By
Anthony De Franco 
September 30, 2009, at 10:00 am
Oh my god. He did it to me again.
Yes, Brett Favre did to this me personally. I know that the people who should really be upset are 49er fans, but I remain destroyed by another Brett Favre “just having fun out there” moment.
I spend a shocking amount of my life trying to untangle to web of Brett Favre man-love that the mainstream media has spun around the average football fan. Between this column, my website, and any radio that I do, I try to preach the following doctrine: Favre has been overrated since his days as a Falcon. He throws too many interceptions and has cost his teams as many big games as he’s won. He had some great years in the late nineties, but since then, he is more of the problem than he is the solution. Yet, people in our line of work make excuses for him every day because he’s weaved this “good ol’ boy” persona that the middle of this country loves.
In last week’s column, I listed who I thought the top eleven quarterbacks in the NFL are, and it made some waves. Some people agreed with me, and most didn’t, but the thing I was happiest about was that no one brought up number four. I felt vindicated.
But, that’s the worst part about this guy. He won’t go away. Every single time I think that I’ve convinced people that he’s awful, he’s got to go and do something like this.
This week, I sat through the entirety of Favre’s pedestrian performance against a good 49ers defense. In fact, I would go as far as to say that he had become a middle man between the center and “Purple Jesus” Adrian Peterson. He routinely missed on key third downs that could have put San Francisco away much earlier in the game. After all, Favre has always been sub-par on third down because he’d rather throw it down the field and miss than take the safe completion and move the chains.
On that final drive, Favre still hadn’t been anything special. He was dinking and dunking against a prevent defense and it looked like the clock would inevitably run out on him. Going into that last play, he was 23-of-45 with 269 yards, a touchdown and an interception. He had a quarterback rating of 67, for what that’s worth.
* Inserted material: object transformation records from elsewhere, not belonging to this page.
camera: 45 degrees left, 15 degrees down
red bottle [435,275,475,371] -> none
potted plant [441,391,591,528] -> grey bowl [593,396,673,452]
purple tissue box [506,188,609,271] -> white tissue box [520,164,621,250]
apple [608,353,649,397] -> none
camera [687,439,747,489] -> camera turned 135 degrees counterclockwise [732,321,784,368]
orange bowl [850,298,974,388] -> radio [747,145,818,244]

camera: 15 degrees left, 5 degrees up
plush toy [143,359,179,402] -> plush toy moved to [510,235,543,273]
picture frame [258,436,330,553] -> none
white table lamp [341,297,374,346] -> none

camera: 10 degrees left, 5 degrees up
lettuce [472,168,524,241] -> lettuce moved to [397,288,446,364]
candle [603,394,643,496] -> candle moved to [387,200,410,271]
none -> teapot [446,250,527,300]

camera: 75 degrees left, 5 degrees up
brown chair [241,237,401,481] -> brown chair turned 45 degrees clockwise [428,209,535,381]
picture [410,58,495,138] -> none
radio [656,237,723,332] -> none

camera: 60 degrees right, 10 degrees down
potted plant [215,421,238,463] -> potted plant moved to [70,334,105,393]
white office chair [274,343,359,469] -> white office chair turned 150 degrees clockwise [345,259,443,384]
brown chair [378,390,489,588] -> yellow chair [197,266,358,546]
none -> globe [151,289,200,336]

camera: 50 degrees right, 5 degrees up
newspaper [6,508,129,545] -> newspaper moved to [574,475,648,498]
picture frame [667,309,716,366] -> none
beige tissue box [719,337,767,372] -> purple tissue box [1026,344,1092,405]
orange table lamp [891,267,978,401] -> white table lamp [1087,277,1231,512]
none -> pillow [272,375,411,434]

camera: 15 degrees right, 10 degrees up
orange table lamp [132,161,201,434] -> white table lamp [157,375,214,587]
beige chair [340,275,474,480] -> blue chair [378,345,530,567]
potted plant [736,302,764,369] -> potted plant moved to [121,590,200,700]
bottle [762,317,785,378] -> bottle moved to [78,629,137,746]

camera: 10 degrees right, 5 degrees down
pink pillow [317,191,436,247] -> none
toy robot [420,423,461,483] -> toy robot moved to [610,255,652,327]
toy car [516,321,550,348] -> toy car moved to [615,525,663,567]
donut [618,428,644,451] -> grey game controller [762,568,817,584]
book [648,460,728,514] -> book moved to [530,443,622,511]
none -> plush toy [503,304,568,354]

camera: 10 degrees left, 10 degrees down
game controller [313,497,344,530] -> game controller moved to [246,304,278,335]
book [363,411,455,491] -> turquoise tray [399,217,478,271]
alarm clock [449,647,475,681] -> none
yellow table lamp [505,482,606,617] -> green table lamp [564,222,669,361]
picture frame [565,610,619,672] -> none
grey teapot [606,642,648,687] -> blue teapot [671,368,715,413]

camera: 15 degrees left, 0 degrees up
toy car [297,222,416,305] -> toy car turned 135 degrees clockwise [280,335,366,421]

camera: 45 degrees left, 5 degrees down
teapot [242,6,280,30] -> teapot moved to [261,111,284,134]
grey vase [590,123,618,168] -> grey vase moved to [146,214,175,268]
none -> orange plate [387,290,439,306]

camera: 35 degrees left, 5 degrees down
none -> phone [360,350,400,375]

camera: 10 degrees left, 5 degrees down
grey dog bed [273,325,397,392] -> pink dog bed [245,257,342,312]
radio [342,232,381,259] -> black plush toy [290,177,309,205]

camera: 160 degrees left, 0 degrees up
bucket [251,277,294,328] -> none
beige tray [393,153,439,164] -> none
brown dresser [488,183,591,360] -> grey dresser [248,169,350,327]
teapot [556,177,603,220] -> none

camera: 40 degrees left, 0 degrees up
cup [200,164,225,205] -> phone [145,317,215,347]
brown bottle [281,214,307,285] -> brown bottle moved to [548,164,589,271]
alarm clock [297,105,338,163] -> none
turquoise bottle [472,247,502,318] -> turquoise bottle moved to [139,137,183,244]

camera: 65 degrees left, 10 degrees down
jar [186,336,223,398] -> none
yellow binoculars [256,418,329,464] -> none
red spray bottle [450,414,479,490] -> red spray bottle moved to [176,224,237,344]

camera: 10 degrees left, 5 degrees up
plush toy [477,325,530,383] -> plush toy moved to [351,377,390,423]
Then, he rolls away from pressure and throws a heave downfield moments before defensive end Manny Lawson ate his soul. A play where Niners coach Mike Singletary decided to rush only three and allow Favre all the time in the world to throw. This heave that should have been intercepted had safety Mark Roman not practically had a seizure in front of the receiver that he should have been covering. A heave to a receiver that had recently been signed because of his ability on special teams. This heave that made him a national hero again.
Within moments, Favre’s face was the on the front page of every major website. The world loved number four all over again. Now, I have to mention his 311 career interceptions. I have to mention his playoff failures that almost exactly match his playoff successes. I have to mention that he isn’t the reason that Vikings were even in that game; the run defense that allowed only 58 yards on 26 rushes was.
Just when I thought I was done, Brett had to pull me back in.